Общее замечание [о средстве снискания благодати]
То добро, на которое человек сам по себе способен по законам свободы, в сравнении с тем, которое возможно для него только благодаря сверхъестественной помощи, – можно называть природой в отличие от благодати. Однако не следует считать, что первое выражение имеет в виду физическое, отличающееся от свободы свойство; его следует рассматривать исходя лишь из того, что мы познаем по меньшей мере законы этой способности (законы добродетели). Наш разум, следовательно, находит для себя здесь, как в некоем аналоге природы, видимую и понятную путеводную нить. Напротив, то, может ли вообще воздействовать на нас благодать, когда, как или насколько, – остается для нас совершенно скрытым. И разум в данном случае, равно как и в отношении сверхъестественного вообще (куда относится и моральность как святость), лишается всякого знания законов, по которым это может совершаться.

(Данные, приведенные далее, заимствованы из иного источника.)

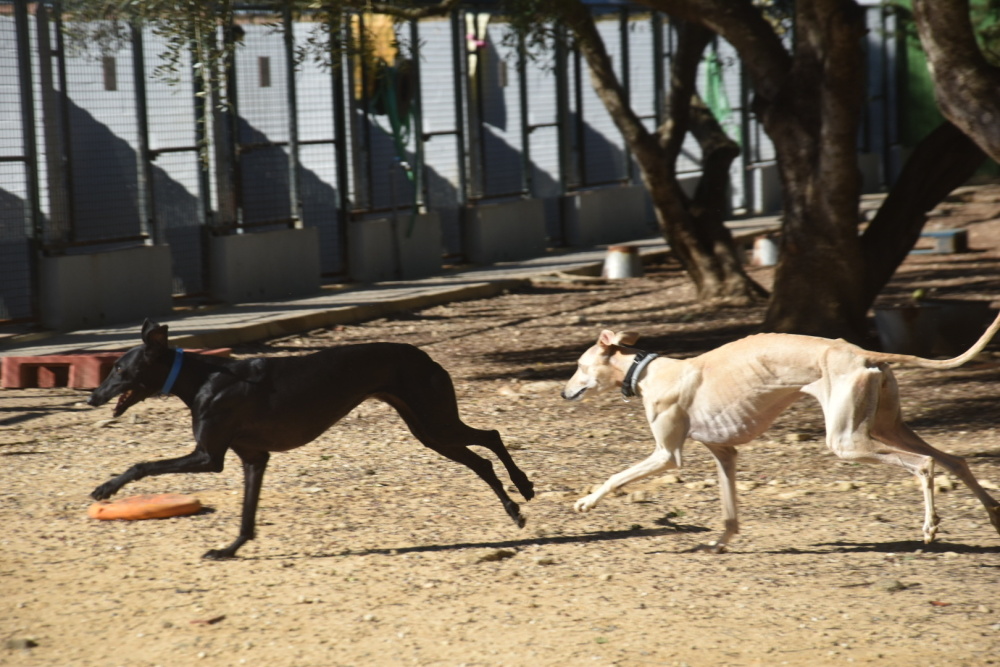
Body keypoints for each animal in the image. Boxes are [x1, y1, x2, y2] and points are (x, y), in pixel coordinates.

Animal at [88, 319, 534, 559]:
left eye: (119, 370)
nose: (91, 397)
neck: (203, 378)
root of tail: (425, 356)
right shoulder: (254, 458)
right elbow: (247, 516)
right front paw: (230, 549)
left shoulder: (207, 457)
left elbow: (142, 463)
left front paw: (105, 487)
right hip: (428, 431)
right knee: (481, 460)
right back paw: (513, 509)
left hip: (436, 422)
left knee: (491, 437)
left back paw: (524, 486)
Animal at [562, 318, 1000, 551]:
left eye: (580, 366)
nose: (564, 393)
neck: (647, 371)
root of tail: (863, 353)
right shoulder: (725, 453)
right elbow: (730, 512)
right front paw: (718, 544)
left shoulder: (666, 455)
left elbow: (616, 476)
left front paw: (586, 502)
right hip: (886, 425)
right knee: (955, 460)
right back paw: (993, 515)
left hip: (846, 440)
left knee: (924, 463)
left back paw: (930, 527)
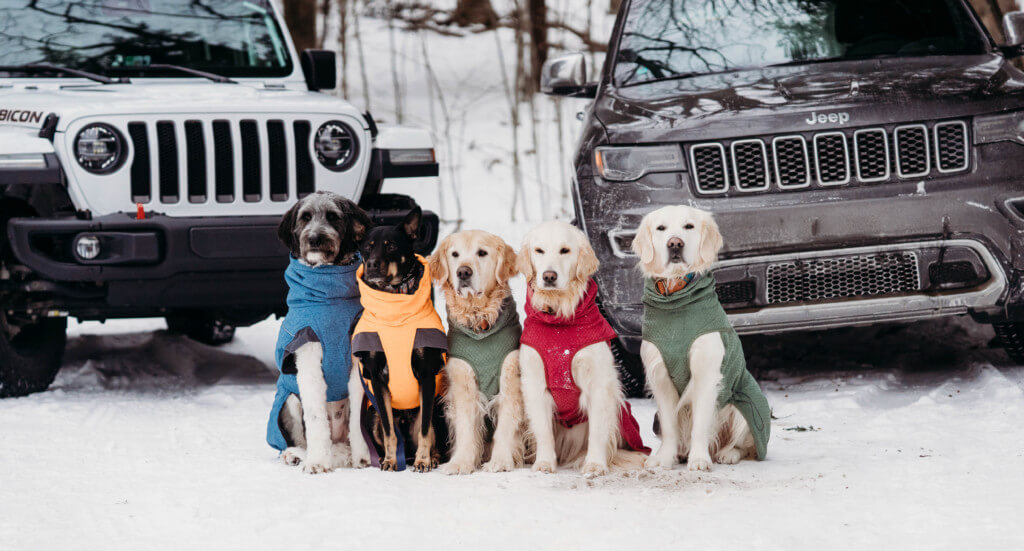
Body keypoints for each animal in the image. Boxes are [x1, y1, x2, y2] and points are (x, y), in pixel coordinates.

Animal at [268, 191, 372, 471]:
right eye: (305, 217)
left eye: (333, 217)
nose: (315, 237)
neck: (330, 300)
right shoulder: (308, 355)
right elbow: (315, 418)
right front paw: (316, 462)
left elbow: (358, 417)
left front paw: (363, 458)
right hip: (289, 398)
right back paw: (295, 454)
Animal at [348, 207, 448, 469]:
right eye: (368, 247)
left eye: (391, 246)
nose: (372, 264)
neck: (395, 309)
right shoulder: (376, 379)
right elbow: (388, 431)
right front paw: (392, 460)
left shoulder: (426, 376)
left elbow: (424, 430)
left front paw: (423, 460)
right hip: (370, 414)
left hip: (439, 409)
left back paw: (430, 457)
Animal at [630, 203, 770, 469]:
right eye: (661, 228)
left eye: (689, 226)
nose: (675, 244)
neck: (676, 297)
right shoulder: (659, 375)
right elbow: (671, 426)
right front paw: (665, 458)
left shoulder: (706, 374)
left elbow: (700, 424)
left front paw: (698, 460)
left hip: (745, 403)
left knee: (744, 445)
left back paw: (726, 454)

Понятие о сверхъестественном содействии нашим не вполне совершенным нравственным способностям и даже нашему не достигшему необходимой ясности или по меньшей мере слабому убеждению: должным образом исполнять наш долг – трансцендентно и является чистой идеей, в реальности которой нас не может убедить никакой опыт.
Но даже и принимать это понятие как идею исключительно в практическом отношении очень рискованно и едва ли совместимо с разумом, ибо то, что следует поставить нам в заслугу как нравственно доброе поведение, должно совершаться не под чужим влиянием, но лишь в результате, возможно, лучшего применения наших собственных сил. Вместе с тем и невозможность этого (сосуществования того и другого) все же не может быть доказана, поскольку сама свобода (хотя в ее понятии и не заключается ничего сверхъестественного) в том, что касается ее возможности, остается для нас столь же непостижимой, как и то сверхъестественное, которым хотели бы заменить самостоятельное, но недостаточное ее определение.
Поскольку же нам известны хотя бы законы свободы (моральные), по которым ее следует определять, но решительно ничего не известно о том, действительно ли некая воспринимаемая нами моральная сила порождается сверхъестественным содействием и в каких случаях и при каких условиях ее можно ожидать, то мы, за исключением общего предположения, что непосильное для природы совершит в нас благодать, если первой (т. е. нашими собственными силами) мы пользовались только по мере возможности, – вряд ли сумеем найти еще какое-либо применение этой идее. Мы не сможем ни добиться (вне постоянного стремления к доброму образу жизни) ее содействия, ни определить, в каких случаях мы должны быть к нему готовы.